• SELECTED EXTRACT
****************
Mental health 2

Random thoughts or not so random ? This has been a topic I wanted to share for a while now but didn’t know how to go about it. Since it’s a Monday and well there is no particular reason behind this but anyway I thought I just wanted to write about the subject (mental health) since I am all for it!

You teach people how to treat you.

Look at your friends and family. When you start letting them cross boundaries; do things that make you upset and never say something, you will teach them that what they did was okay.

And then comes the time when they do it again and you will explode. You’ll remember the last time they did it and think they don’t care about you or respect you.

I’m sure your friends love you, but they make mistakes. By not being REAL and AUTHENTIC with them, you’ve brought resentment into the relationship. You’ve most of all been fake with yourself. That’s not what you want. You love them so you’ll be real with them, so the relationship stays well.  Do you really want to change the taste of dinner with your friends and family, because you saw them as someone who wronged you?
****************
Records taken from a dataset:
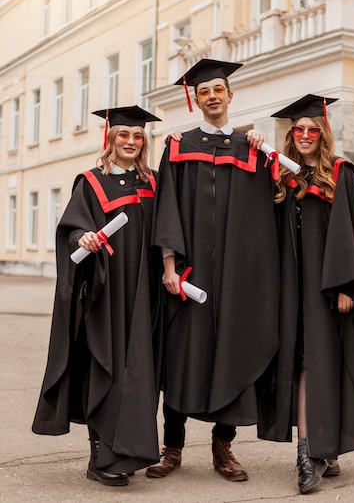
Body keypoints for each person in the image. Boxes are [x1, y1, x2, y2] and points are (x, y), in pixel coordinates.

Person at [147, 58, 280, 482]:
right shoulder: (178, 145)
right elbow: (167, 206)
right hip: (191, 276)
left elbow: (268, 209)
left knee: (232, 351)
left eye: (218, 89)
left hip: (237, 277)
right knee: (182, 355)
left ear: (230, 95)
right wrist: (169, 264)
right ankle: (172, 447)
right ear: (197, 99)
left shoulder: (250, 149)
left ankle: (224, 449)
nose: (212, 96)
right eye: (204, 91)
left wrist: (263, 146)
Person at [32, 105, 164, 487]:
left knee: (139, 371)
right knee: (105, 365)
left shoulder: (153, 183)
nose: (131, 141)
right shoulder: (90, 182)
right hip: (107, 292)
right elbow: (72, 229)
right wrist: (83, 238)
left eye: (137, 136)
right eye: (124, 135)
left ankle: (130, 452)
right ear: (109, 138)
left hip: (146, 291)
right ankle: (100, 455)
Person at [256, 94, 354, 494]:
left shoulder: (340, 173)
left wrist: (346, 285)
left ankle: (312, 452)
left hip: (329, 288)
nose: (306, 135)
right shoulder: (283, 178)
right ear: (291, 136)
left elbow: (348, 234)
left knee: (325, 362)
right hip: (291, 286)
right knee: (300, 362)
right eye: (299, 130)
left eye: (313, 129)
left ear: (322, 134)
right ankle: (319, 447)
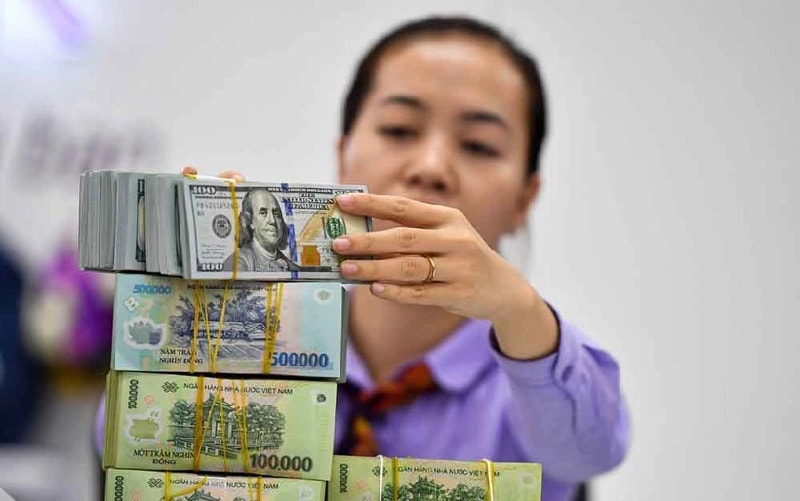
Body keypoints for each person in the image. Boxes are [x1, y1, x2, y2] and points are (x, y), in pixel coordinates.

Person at [97, 14, 630, 501]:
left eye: (479, 145)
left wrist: (518, 310)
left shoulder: (538, 371)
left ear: (524, 200)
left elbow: (592, 450)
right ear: (343, 154)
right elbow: (116, 440)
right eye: (398, 130)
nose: (431, 167)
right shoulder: (260, 332)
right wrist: (197, 327)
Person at [222, 188, 299, 272]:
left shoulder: (293, 268)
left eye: (276, 213)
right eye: (263, 213)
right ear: (250, 221)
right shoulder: (237, 263)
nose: (272, 221)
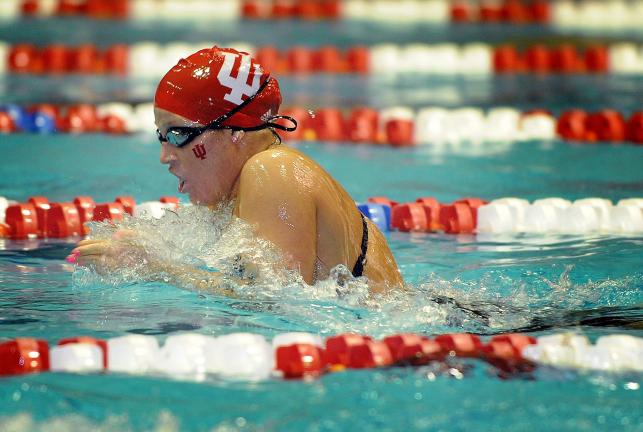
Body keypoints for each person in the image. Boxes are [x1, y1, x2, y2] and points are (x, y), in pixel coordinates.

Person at [74, 46, 403, 294]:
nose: (165, 156)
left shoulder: (273, 170)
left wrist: (156, 268)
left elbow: (277, 302)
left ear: (233, 130)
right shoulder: (236, 195)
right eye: (162, 136)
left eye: (177, 134)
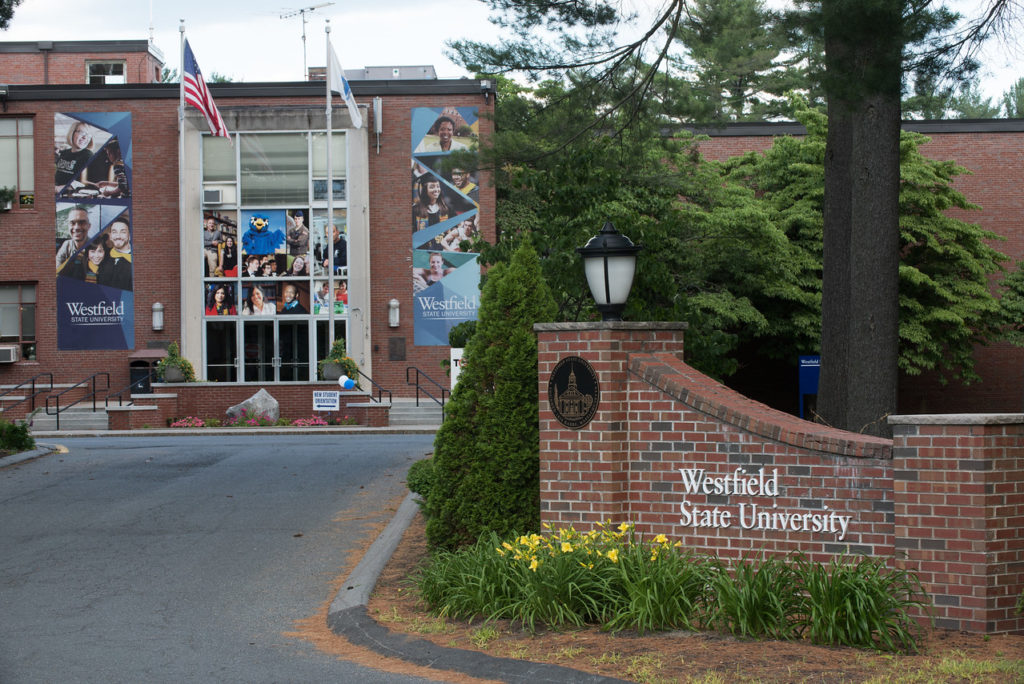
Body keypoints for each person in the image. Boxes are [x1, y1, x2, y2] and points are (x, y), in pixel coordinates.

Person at [54, 121, 95, 195]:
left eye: (89, 135)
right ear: (72, 133)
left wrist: (58, 189)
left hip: (70, 196)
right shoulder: (64, 153)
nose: (85, 137)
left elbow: (82, 181)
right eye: (82, 133)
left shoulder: (88, 156)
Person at [97, 219, 132, 290]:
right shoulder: (102, 256)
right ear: (110, 235)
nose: (118, 236)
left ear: (130, 235)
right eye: (114, 232)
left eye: (123, 232)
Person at [56, 206, 92, 270]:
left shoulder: (95, 246)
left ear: (89, 226)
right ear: (68, 226)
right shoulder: (66, 245)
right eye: (72, 223)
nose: (77, 227)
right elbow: (57, 269)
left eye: (82, 223)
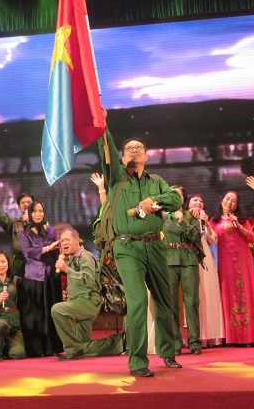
****************
• EXERCISE REQUIREMENTS
1 - Answer these about the mental health post:
(a) What day of the week does the writer say it is?
(b) According to the sentence set on its own line, what do you teach people?
(c) Which two words are written in capital letters?
2 - Resume the mental health post after its final sentence, keeping the same voice.
This material stands apart from the mental health post.

• TASK RESPONSES
1 -
(a) Monday
(b) How to treat you
(c) REAL and AUTHENTIC

2 -
It is Ok to say no

When you’re stuck in place, not moving forward or progressing, because you’re afraid of making a choice/decision – sometimes there is no ‘good’ decision. Sometimes both outcomes are equally as hard, or the fallout will be equally as bad. But just the act of making the decision, just choosing something for yourself – this is a powerful step and it’s something to be proud of.

You don’t need to be known as the giver among the people around you to be loved. Nor the protector, the comedian, or the brainiac. You’re enough. You can be loved for simply being what you are – not what you do, what you know, or what people wish you were.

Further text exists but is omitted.